Partant à la rencontre des civilisations asiatiques des années 1930, Henri Michaux nous délivre ses impressions de voyage sous la forme de jugements si tranchés qu'ils semblent avoir été découpés avec un poignard malais : une violence que reflète bien le titre du livre. Ainsi, non sans une bonne dose de cynisme, Michaux décortique tous les signes qui s'offrent à lui (parole, alphabet, coutumes, art...), et n'hésite pas à les dénoncer quand ils ne renvoient à rien, à ses yeux. Exemple avec le théâtre japonais :

"Aucun acteur au monde n'est aussi braillard que le Japonais avec un
résultat aussi maigre. Il ne dit pas sa langue, il la miaule, et
brame, barrit, brait, hennit, gesticule comme un possédé et malgré ça,
je ne le crois pas. "

Le ton sec et sentencieux de Michaux peut s'avérer désagréable, notamment lorsqu'il s'enferme dans des certitudes peu convaincantes pour un lecteur d'aujourd'hui (par exemple, ses prédictions de révolutions en Inde)... Des certitudes qu'il aura le bon goût de remettre en cause plus tard, comme le montrent les notes de son « moi futur » des années 50 et 80, qui parsèment cet ouvrage. Toutefois, dans ce livre, la civilisation dont les idoles sont le plus mises à mal n'est peut-être pas celle que l'on croit, comme le suggère cette mémorable invective :

« Y aura t-il encore une guerre ? Regardez-vous Européens,
regardez-vous. Rien n'est paisible dans votre expression. Tout y est
lutte, désir, avidité. Même la paix, vous la voulez violemment. »

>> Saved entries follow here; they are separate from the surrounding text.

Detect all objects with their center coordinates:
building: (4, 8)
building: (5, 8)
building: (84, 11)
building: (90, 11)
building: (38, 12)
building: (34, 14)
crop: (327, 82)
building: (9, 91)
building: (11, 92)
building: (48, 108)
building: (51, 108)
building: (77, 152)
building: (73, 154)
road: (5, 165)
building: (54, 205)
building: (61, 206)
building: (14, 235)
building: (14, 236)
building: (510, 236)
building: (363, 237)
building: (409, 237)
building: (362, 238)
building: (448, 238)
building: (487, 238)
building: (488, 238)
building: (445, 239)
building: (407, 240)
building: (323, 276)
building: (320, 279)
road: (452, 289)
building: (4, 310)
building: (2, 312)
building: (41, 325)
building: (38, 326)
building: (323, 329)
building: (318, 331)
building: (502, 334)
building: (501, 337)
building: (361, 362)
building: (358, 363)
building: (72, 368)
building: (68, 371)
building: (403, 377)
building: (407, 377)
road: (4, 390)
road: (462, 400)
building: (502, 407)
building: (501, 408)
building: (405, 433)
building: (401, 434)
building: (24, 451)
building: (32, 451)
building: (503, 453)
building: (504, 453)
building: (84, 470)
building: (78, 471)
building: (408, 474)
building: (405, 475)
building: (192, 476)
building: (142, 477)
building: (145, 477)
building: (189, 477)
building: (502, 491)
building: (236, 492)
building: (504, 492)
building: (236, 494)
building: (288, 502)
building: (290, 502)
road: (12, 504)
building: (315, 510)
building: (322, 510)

Au moins, notre barbare sait d'où il vient.

Mais Michaux ne s'abandonne jamais totalement au bruit et à la fureur, car, à travers ses voyages, il tend toujours l'oreille attentive du poète, qui entend et retranscrit en mots la musique propre à chaque civilisation asiatique, comme ces "immenses gammes" qu'il entend résonner dans la religion indienne. Sans nécessairement admirer ce qu'il découvre, il sait en restituer une singularité à même de lancer une rêverie ou une réflexion.

La caractère très libre et fragmentaire de cet ouvrage le rend tout à fait inclassable, et on y trouve même des comptes-rendus de visites d'aquariums, où Michaux laisse percevoir son amour contrarié pour la mer (lui l'ancien marin démobilisé), et se livre à des descriptions de poissons qui pourraient tout aussi bien être des créatures fabuleuses peuplant ses "lointains intérieurs".

Mais c'est paradoxalement loin au-dessus du niveau de la mer, dans les contreforts de l'Himalaya, que Michaux laisse le plus percevoir ses capacités à éprouver de l'amour pour autrui, pour un être humain considéré dans sa singularité et non plus comme le représentant d'une ethnie ou d'une culture. Au détour d'un simple sourire, qui ôte au barbare sa parole tranchante pendant un instant de grâce.